* _TASK GOAL_: The records below must be transcribed exactly. Do not include the pictures.

__________________________________________________

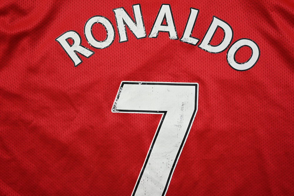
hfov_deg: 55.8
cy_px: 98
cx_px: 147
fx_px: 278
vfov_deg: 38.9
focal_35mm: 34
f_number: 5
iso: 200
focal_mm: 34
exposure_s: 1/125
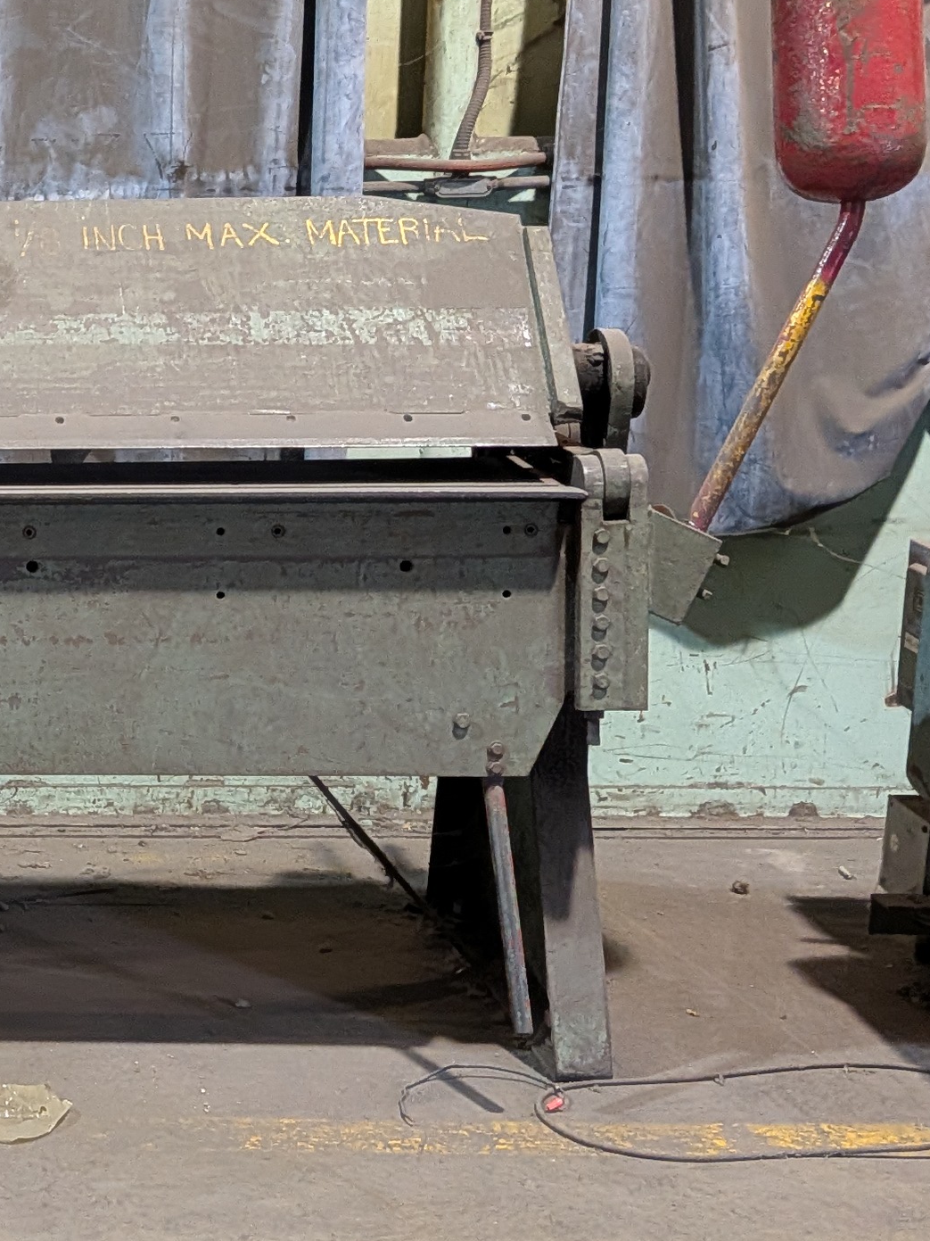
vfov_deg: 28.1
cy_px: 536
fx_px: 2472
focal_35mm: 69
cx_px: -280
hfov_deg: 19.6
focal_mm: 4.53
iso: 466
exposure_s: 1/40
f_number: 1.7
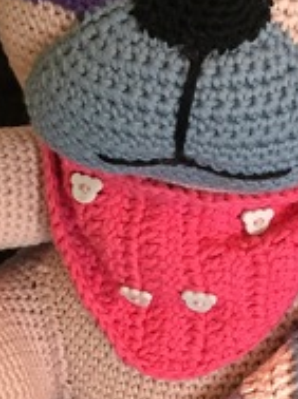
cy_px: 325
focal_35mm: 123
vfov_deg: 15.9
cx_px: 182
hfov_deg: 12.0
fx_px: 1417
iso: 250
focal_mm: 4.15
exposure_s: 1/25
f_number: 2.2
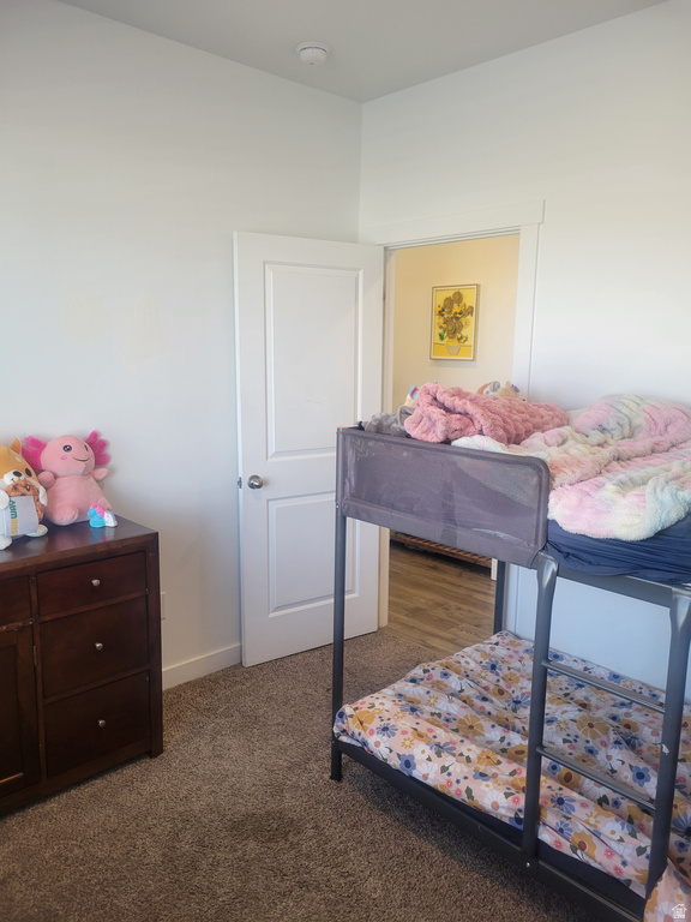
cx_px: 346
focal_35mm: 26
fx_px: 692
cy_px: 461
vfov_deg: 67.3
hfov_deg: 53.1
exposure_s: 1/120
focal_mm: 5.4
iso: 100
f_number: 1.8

__________________________________________________

* _WRITTEN ANSWER_:
hfov_deg: 55.8
cy_px: 98
cx_px: 147
fx_px: 278
vfov_deg: 38.9
focal_35mm: 34
f_number: 5
iso: 200
focal_mm: 34
exposure_s: 1/125
vfov_deg: 28.1
cy_px: 536
fx_px: 2472
focal_35mm: 69
cx_px: -280
hfov_deg: 19.6
focal_mm: 4.53
iso: 466
exposure_s: 1/40
f_number: 1.7
cy_px: 325
focal_35mm: 123
vfov_deg: 15.9
cx_px: 182
hfov_deg: 12.0
fx_px: 1417
iso: 250
focal_mm: 4.15
exposure_s: 1/25
f_number: 2.2
cx_px: 346
focal_35mm: 26
fx_px: 692
cy_px: 461
vfov_deg: 67.3
hfov_deg: 53.1
exposure_s: 1/120
focal_mm: 5.4
iso: 100
f_number: 1.8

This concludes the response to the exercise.